De acordo com o secretário de Estado dos Assuntos Fiscais, a falha foi detetada “no âmbito de uma auditoria interna de rotina levada a cabo pelos serviços da Autoridade Tributária e Aduaneira”.

Fisco suspendeu processos. Tenho ou não de pagar a coima?

Depois de detetada a falha, a Autoridade Tributária mandou suspender “a tramitação de todos os processos de contraordenação”, o que significa que os contribuintes notificados, por enquanto, não precisam de pagar as multas em causa. De facto, segundo o Ministério das Finanças, “até que esteja concluída uma avaliação da situação e sejam emitidas novas orientações”, o processo está parado.

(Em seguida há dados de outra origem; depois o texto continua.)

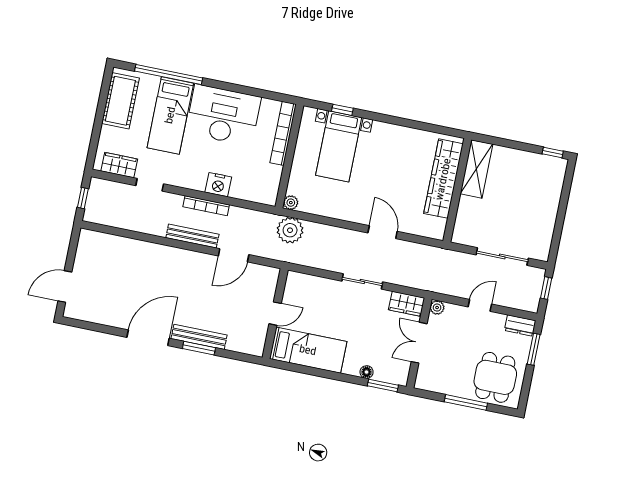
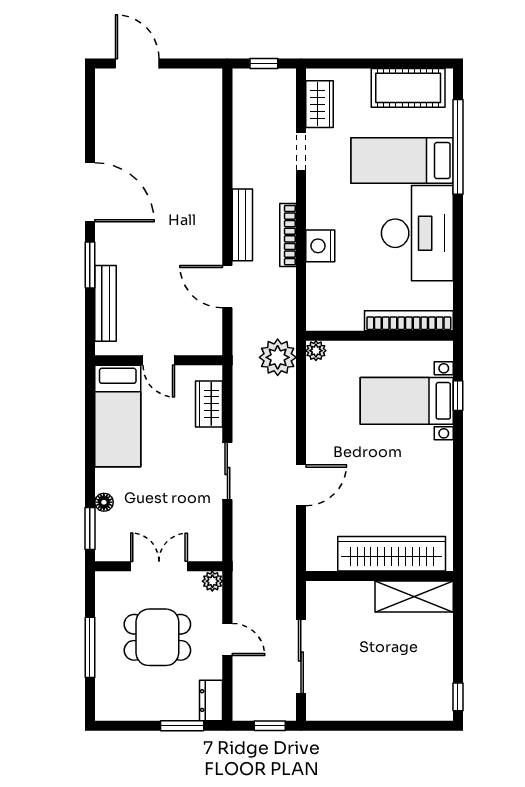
wardrobe: (407, 304) -> (209, 404), moved
bench: (199, 337) -> (106, 303), moved
dining table: (495, 377) -> (157, 637), moved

Recorde-se que, em declarações aos jornalistas, à margem da apresentação de medidas Simplex para o Tax Free, o secretário de Estado dos Assuntos Fiscais tinha já adiantado que “todos os contribuintes [podiam] pedir a dispensa do pagamento das coimas” e que cada um desses pedidos “seria depois avaliado individualmente”.

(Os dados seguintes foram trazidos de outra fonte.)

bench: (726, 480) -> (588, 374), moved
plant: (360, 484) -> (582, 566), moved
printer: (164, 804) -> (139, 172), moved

Em declarações à RTP 3, o presidente do Sindicato dos Trabalhadores dos Impostos garantiu, no entanto, que o “afastamento excecional” das multas não estava a ser aplicado de “forma igual em todo o país”, isto é, havia distritos onde pedir a dispensa do pagamento das coimas ainda não era possível, uma vez que “trabalhadores não tinham recebido instruções claras sobre como proceder”.

O “afastamento excecional” destas coimas só podia acontecer perante a apresentação, no prazo de dez dias a contar da notificação, de uma defesa por parte do contribuinte, na qual constassem os seguintes argumentos: a prática não provocou prejuízos à receita tributária, a inscrição na Via CTT foi entretanto regularizada e a houve um “diminuto grau de culpa” (ou seja, não sabia da obrigatoriedade da adesão ao portal).

Perante toda a confusão gerada à volta das coimas, bem como dos pedidos de suspensão destas, o Fisco acabou por vir comunicar que todas os processos de contraordenação instaurados contra os contribuintes foram suspensos.

Quem já pagou a multa pode pedir o reembolso?

Contactado pelo ECO, o Ministério das Finanças não esclareceu se os contribuintes que pagaram as coimas em causa podem pedir agora o reembolso desse valor.

Esta é, aliás, uma das exigências do Bloco de Esquerda. O partido quer que o Fisco devolva o dinheiro a todos os contribuintes que pagaram as coimas, porque, dizem os bloquistas, ninguém os avisou da obrigatoriedade da inscrição no Via CTT.

Em conversa com o ECO, o fiscalista João Espanha defende, contudo, que uma decisão do Governo a favor desse reembolso seria de caráter “muito extraordinário. “Não sei se seria legal”, nota, já que uma vez pago o valor voluntariamente, “não há nada a fazer, o assunto fica encerrado”.